The required result is each line of the entries below containing the string "that".
RECORDS TO USE section start
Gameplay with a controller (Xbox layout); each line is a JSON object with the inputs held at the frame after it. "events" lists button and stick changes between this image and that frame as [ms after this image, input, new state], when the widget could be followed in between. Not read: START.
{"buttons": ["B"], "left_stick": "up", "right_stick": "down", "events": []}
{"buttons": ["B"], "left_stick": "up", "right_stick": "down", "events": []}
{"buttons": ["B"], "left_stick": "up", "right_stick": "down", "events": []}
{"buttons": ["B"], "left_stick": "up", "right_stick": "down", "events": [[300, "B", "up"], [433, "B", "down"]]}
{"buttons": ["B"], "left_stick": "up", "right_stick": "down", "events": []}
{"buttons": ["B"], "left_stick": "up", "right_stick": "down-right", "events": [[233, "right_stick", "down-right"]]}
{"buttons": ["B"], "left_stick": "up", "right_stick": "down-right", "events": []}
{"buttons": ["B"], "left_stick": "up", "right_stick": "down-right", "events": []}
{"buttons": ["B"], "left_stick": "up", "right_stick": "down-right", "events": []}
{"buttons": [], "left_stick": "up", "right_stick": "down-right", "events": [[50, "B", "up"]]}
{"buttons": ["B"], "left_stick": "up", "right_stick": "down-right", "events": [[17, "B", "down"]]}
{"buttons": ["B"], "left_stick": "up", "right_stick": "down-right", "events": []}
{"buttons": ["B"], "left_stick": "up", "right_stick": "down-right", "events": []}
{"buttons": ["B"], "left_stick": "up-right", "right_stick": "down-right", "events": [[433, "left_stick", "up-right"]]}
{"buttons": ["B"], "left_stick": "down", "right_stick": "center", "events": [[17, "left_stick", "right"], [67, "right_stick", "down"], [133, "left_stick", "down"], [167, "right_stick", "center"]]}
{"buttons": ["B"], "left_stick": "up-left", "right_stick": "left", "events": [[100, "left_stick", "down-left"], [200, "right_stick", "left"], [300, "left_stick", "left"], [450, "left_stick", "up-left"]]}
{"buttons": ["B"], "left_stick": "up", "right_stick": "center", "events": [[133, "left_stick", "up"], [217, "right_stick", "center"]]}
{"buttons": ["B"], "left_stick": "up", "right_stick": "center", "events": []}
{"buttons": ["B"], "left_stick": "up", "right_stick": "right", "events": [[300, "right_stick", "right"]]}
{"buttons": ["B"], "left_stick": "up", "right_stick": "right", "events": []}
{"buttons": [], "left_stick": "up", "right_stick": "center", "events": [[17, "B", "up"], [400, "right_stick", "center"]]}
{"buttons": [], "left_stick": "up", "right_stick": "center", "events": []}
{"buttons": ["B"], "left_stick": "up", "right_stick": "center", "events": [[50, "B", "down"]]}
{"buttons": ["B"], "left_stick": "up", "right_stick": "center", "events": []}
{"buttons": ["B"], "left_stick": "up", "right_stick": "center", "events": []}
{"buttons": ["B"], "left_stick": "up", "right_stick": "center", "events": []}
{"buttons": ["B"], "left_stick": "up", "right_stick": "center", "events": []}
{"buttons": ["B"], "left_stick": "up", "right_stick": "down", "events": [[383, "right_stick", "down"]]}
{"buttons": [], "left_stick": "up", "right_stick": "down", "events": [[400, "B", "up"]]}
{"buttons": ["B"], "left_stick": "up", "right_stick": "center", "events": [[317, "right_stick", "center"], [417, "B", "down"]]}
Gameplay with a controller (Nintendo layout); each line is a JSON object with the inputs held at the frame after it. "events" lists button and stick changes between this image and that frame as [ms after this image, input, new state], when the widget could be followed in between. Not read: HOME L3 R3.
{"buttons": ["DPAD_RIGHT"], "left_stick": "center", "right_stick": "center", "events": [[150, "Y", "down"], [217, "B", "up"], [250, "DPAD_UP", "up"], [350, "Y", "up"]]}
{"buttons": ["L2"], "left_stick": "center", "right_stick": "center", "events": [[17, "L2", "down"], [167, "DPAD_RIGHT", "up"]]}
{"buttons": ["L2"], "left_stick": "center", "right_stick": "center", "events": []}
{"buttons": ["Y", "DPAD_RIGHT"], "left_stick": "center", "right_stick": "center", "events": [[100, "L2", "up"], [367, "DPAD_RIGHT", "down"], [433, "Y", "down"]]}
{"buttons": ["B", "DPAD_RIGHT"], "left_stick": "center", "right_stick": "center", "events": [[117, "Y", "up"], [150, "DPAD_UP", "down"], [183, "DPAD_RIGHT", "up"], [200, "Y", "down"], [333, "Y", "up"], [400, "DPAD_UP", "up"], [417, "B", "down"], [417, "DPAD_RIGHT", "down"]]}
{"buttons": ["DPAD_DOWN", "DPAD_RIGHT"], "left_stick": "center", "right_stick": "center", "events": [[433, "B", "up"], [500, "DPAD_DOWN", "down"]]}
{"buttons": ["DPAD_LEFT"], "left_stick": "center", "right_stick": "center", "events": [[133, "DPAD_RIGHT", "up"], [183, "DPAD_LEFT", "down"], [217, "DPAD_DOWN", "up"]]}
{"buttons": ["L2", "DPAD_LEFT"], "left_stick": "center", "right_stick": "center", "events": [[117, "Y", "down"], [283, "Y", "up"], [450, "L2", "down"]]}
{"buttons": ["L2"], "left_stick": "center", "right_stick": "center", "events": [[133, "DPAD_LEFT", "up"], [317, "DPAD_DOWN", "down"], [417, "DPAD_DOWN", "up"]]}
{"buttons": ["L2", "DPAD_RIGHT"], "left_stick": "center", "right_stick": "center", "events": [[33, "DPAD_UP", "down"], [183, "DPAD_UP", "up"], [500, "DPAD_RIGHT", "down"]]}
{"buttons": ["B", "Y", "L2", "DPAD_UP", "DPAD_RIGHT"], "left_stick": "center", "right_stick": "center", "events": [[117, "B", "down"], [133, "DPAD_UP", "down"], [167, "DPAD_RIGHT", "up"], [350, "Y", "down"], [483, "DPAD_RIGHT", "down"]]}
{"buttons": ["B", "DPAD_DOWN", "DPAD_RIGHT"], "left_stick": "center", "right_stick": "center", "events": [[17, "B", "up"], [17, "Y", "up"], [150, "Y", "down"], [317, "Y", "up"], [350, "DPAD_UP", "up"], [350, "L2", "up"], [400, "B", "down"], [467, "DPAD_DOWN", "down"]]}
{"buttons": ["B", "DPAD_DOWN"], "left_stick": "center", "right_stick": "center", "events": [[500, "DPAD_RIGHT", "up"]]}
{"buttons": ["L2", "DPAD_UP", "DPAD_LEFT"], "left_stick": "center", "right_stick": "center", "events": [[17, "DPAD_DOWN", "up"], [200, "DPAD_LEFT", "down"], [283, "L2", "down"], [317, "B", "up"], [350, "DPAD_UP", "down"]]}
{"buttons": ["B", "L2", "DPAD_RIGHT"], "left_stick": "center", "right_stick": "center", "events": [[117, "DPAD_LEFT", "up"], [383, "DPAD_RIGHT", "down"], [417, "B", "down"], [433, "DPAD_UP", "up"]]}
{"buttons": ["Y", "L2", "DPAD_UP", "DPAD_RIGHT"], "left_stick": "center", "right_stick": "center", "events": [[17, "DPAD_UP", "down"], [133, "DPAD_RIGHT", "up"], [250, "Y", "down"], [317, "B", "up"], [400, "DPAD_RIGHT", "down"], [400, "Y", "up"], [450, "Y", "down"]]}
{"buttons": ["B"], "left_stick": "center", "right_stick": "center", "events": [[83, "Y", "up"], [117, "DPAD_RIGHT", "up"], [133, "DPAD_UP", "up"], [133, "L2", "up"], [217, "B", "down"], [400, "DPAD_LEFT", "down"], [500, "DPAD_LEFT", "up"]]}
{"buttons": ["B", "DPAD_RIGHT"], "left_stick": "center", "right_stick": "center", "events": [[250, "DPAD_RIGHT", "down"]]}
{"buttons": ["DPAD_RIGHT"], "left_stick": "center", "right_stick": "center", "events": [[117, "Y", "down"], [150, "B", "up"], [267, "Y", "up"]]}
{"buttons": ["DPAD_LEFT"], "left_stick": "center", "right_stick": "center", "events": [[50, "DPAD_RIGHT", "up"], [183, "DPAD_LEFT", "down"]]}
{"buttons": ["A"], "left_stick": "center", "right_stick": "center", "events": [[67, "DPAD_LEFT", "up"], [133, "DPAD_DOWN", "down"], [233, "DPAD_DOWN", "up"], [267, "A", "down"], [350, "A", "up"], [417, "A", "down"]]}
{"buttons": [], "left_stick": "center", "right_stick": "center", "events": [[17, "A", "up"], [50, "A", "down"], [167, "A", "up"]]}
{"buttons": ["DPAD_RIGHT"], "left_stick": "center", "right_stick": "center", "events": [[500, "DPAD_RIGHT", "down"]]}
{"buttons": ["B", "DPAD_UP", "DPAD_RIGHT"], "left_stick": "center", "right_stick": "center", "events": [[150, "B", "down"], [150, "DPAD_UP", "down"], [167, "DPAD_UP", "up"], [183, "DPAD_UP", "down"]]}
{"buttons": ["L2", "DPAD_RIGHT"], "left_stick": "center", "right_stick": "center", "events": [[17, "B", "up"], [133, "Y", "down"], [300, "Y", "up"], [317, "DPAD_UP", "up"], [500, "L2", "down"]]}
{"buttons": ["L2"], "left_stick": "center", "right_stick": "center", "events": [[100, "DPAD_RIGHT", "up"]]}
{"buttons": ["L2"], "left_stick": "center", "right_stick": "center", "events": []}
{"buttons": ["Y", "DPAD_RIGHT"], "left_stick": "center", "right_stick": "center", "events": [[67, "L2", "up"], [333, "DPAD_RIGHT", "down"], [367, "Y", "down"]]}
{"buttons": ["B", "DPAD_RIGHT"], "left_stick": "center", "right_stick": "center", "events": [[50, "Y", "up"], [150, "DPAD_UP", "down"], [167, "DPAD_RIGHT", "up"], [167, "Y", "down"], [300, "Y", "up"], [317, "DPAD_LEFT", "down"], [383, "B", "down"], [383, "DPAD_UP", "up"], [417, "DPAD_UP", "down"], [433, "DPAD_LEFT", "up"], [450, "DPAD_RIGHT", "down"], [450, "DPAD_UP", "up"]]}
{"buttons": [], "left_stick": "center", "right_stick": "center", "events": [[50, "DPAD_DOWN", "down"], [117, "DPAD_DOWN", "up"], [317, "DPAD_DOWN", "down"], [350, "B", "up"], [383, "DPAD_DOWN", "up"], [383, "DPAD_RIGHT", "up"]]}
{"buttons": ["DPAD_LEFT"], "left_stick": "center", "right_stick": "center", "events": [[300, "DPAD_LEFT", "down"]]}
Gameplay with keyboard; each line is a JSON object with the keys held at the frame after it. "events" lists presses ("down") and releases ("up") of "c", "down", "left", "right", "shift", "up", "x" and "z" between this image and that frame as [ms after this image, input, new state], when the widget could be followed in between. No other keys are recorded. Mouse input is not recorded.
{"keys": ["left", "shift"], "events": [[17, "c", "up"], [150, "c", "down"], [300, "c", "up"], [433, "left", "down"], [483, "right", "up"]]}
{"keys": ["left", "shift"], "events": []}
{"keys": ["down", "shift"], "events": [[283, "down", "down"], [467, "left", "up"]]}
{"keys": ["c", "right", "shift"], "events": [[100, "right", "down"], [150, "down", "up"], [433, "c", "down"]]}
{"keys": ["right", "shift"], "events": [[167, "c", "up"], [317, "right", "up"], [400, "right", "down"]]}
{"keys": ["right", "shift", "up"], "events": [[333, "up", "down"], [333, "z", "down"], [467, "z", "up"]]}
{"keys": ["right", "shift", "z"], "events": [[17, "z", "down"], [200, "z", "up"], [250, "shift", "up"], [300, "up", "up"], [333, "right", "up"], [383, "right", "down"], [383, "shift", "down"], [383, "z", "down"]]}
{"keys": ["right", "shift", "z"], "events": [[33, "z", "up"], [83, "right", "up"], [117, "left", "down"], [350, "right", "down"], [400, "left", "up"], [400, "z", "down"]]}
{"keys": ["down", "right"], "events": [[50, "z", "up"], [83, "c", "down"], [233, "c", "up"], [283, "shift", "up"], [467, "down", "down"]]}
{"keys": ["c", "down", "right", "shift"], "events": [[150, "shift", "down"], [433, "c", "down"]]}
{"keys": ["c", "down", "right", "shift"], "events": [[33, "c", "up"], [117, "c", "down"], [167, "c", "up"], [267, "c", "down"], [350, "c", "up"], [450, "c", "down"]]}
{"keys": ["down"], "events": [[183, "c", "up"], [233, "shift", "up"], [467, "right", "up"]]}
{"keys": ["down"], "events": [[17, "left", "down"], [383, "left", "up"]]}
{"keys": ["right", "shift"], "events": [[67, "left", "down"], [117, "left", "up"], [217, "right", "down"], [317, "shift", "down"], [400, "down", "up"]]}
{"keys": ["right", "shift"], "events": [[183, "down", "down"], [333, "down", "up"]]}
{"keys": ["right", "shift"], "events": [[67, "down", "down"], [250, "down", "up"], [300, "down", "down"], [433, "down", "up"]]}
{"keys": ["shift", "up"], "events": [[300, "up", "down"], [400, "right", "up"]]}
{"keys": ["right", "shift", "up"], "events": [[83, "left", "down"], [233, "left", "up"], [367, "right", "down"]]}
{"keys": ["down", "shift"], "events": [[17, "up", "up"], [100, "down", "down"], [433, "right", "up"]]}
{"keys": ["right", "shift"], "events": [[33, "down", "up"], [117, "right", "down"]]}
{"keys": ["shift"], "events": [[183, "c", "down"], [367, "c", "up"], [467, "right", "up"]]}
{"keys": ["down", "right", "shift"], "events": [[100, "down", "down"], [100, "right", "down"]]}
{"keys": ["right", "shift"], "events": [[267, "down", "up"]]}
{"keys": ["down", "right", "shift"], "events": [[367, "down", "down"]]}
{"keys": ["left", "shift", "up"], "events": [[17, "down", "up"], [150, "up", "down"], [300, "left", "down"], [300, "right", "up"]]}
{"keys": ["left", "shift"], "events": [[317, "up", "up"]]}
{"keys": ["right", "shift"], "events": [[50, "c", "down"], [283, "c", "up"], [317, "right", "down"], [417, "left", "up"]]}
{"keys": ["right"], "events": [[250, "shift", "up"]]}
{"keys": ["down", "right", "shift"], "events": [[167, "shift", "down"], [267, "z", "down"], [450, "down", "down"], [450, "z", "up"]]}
RECORDS TO USE section end
▸ **EXERCISE RESPONSE**:
Gameplay with a controller (Xbox layout); each line is a JSON object with the inputs held at the frame after it. "events" lists button and stick changes between this image and that frame as [ms after this image, input, new state], when the widget could be followed in between. Not read: START.
Gameplay with a controller (Nintendo layout); each line is a JSON object with the inputs held at the frame after it. "events" lists button and stick changes between this image and that frame as [ms after this image, input, new state], when the widget could be followed in between. Not read: HOME L3 R3.
Gameplay with keyboard; each line is a JSON object with the keys held at the frame after it. "events" lists presses ("down") and releases ("up") of "c", "down", "left", "right", "shift", "up", "x" and "z" between this image and that frame as [ms after this image, input, new state], when the widget could be followed in between. No other keys are recorded. Mouse input is not recorded.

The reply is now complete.